Current defenses for agent security mainly fall into two categories: malicious-intent detection at the model layer and tool-call behavior interception. The former strengthens the underlying LLM through fine-tuning or detects unsafe intent by analyzing the model's reasoning process; the latter enforces predefined security policies at tool invocation time based on call traces, arguments, and runtime context to identify, block, or escalate high-risk actions.

Given that model fine-tuning is often expensive to train and deploy, and that many models do not expose a complete reasoning trace, AgentGuard focuses on practical runtime controls around both LLM interaction and tool execution. This approach does not require changing the underlying model. Instead, it places security controls around what the agent exchanges with the model and actually does in the environment, which makes it easier to integrate into existing agent stacks and more practical for production deployment.

As illustrated below, existing tool-call-based defenses address parts of the problem, but they are often fragmented and optimized for narrow risk scenarios, such as dangerous command filtering, isolated prompt-injection mitigation, or limited auditing. In contrast, AgentGuard provides a unified framework that more systematically covers access control, runtime behavior monitoring, and execution auditing. This design is also more closely aligned with the enterprise agent-security goals emphasized in Anthropic's Zero Trust for AI Agents, including least-privilege permissions, constrained tool use, observable execution, and auditable policy enforcement.

Advantages over Existing Frameworks

🏗️ Architecture

The high-level architecture of AgentGuard is shown below.

AgentGuard architecture

  • Client: With minimal code modifications, the AgentGuard client integrates into agent frameworks and can intercept before and after LLM calls, as well as before and after tool invocations.
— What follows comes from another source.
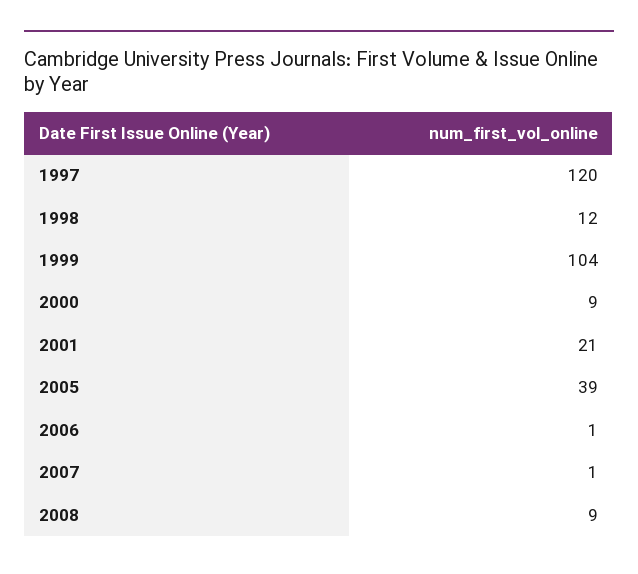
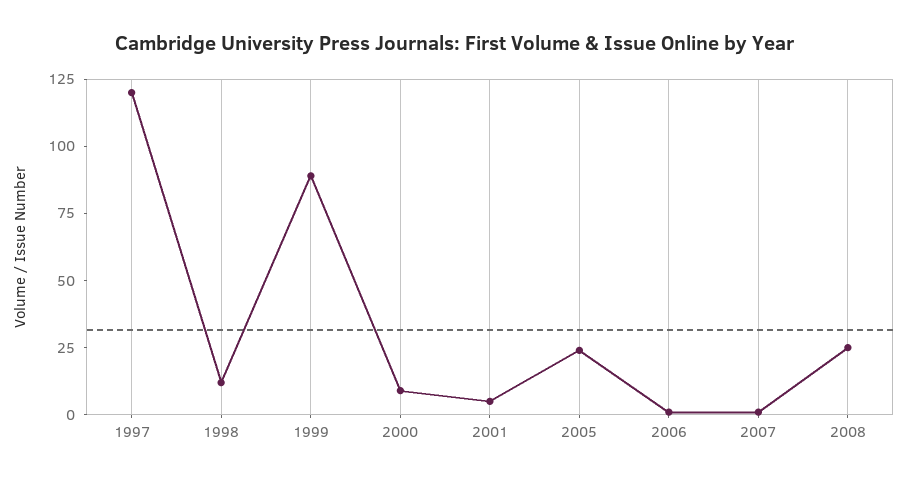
1999: 104 -> 90
2001: 21 -> 5
2005: 39 -> 25
2008: 9 -> 25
It can perform lightweight local filtering on the client side and forward events to the server for deeper inspection by configured plugins.
  • Server: The server receives information from clients, uses configured plugins to evaluate agent actions against policies, produces policy decisions, and sends them back to clients. It also monitors agent status for administrative auditing.
  • Plugin Extensibility: Both client and server support pluggable plugins. To add custom plugins, see the client plugin guide and the server plugin guide.
  • Custom Auditor Extensibility: The backend also supports pluggable custom auditors for post-hoc trace review. Shared auditor abstractions live under src/server/backend/audit/, while concrete auditors live under src/server/backend/audit/auditors/. See the documentation chapter on custom auditors.

👥 Contributors

Contributor Role
Jiarun Dai Asst. Prof., Fudan University
Jiaqi Luo PhD Student, Fudan University
Songyang Peng Master Student, Fudan University
Zhile Chen Master Student, Fudan University
Zhuoxiang Shen Eng.D Student, Fudan University
Xudong Pan Asst. Prof., Fudan University
Geng Hong Asst. Prof., Fudan University

Listed in no particular order. Thanks to everyone who helped shape AgentGuard.

🎯 Roadmap

  • Support more mainstream frameworks
  • Support agent systems in more programming languages
  • Enable protection for multi-agent scenarios
  • Expand LLM input/output monitoring and plugin coverage
  • Add more varied policy actions
  • Provide automatic security policy recommendations

📚 Citation

If you use AgentGuard in your research, please cite:

@misc{agentguard2026,
      title={AgentGuard: An Attribute-Based Access Control Framework for Tool-Use LLM-Based Agent},
      author={Jiaqi Luo* and Songyang Peng* and Jiarun Dai and Zhile Chen and Zhuoxiang Shen and Geng Hong and Xudong Pan and Yuan Zhang and Min Yang},
      year={2026},
      eprint={2605.28071},
      archivePrefix={arXiv},
      primaryClass={cs.CR},
      url={https://arxiv.org/abs/2605.28071},
}

📜 License

This project is licensed under the GNU General Public License v3.0 (GPLv3).

📝 Version Log

v2.0

  • Built a modular zero-trust framework for agent security.
  • Added compatibility for OpenClaw and JS client integrations.